Work Quotes in The Communist Manifesto
The bourgeoisie has stripped of its halo every occupation hitherto honoured and looked up to with reverent awe. It has converted the physician, the lawyer, the priest, the poet, the man of science, into its paid wage labourers.
In these crises there breaks out an epidemic that, in all earlier epochs, would have seemed an absurdity—the epidemic of overproduction. Society suddenly finds itself put back into a state of momentary barbarism; it appears as if a famine, a universal war of devastation had cut off the supply of every means of subsistence; industry and commerce seem to be destroyed; and why? Because there is too much civilization, too much commerce.

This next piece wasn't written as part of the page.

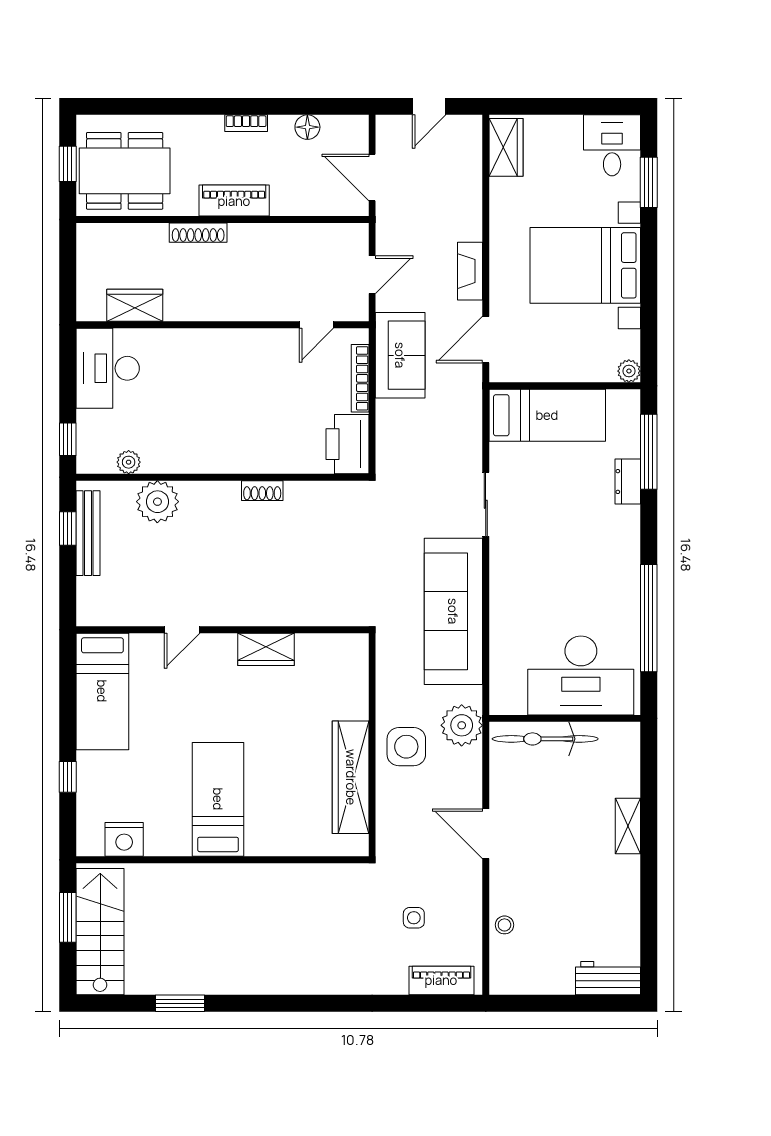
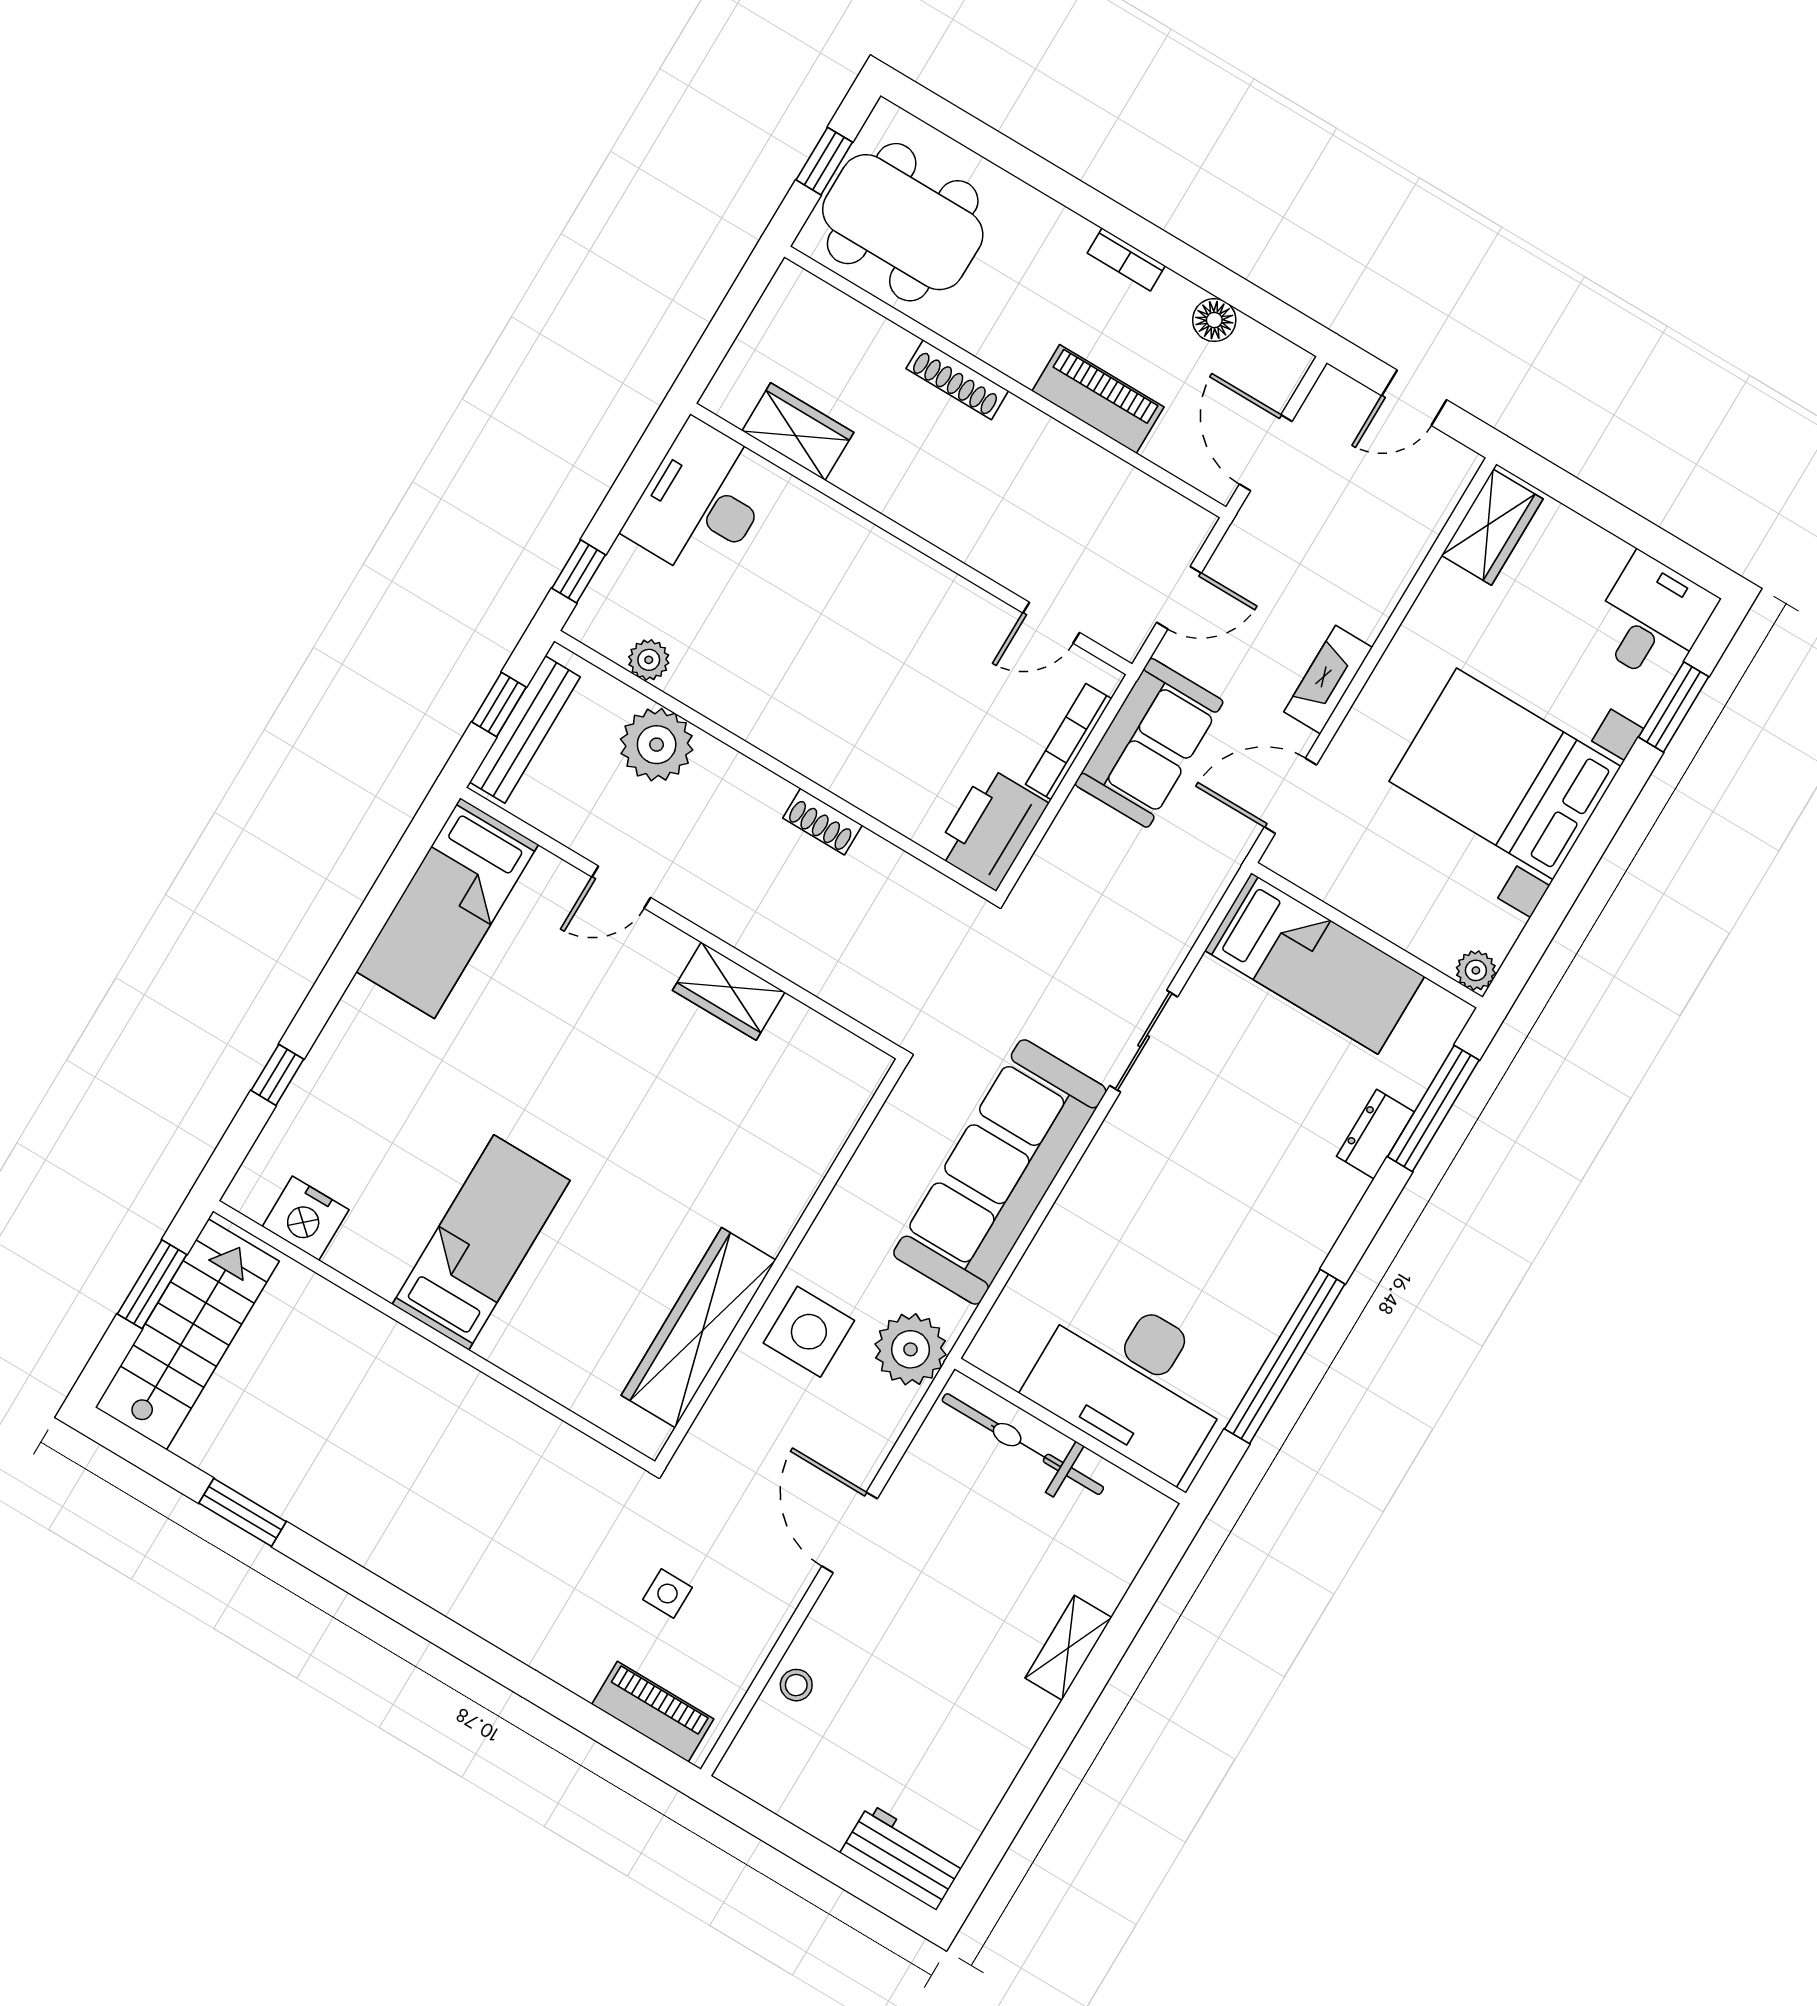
piano: (234, 201) -> (1098, 399), moved
door: (182, 630) -> (621, 887), moved
wall: (222, 630) -> (681, 923), moved
wardrobe: (266, 649) -> (729, 991), moved
bed: (102, 691) -> (447, 908), moved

Modern industry has converted the little workshop of the patriarchal master into the great factory of the industrialist capitalist. Masses of laborers, crowded into the factory, are organized like soldiers. As privates of the individual army they are placed under the command of a perfect hierarchy of officers and sergeants. Not only are they slaves of the bourgeois class, and of the bourgeois State; they are daily and hourly enslaved by the machine, by the overlooker, and, above all, by the individual bourgeois manufacturer himself. The more openly this despotism proclaims gain to be its end and aim, the more petty, the more hateful and the more embittering it is.
The immediate aim of the Communists is the same as that of all the other proletarian parties: formation of the proletariat into a class, overthrow of the bourgeois supremacy, conquest of political power by the proletariat.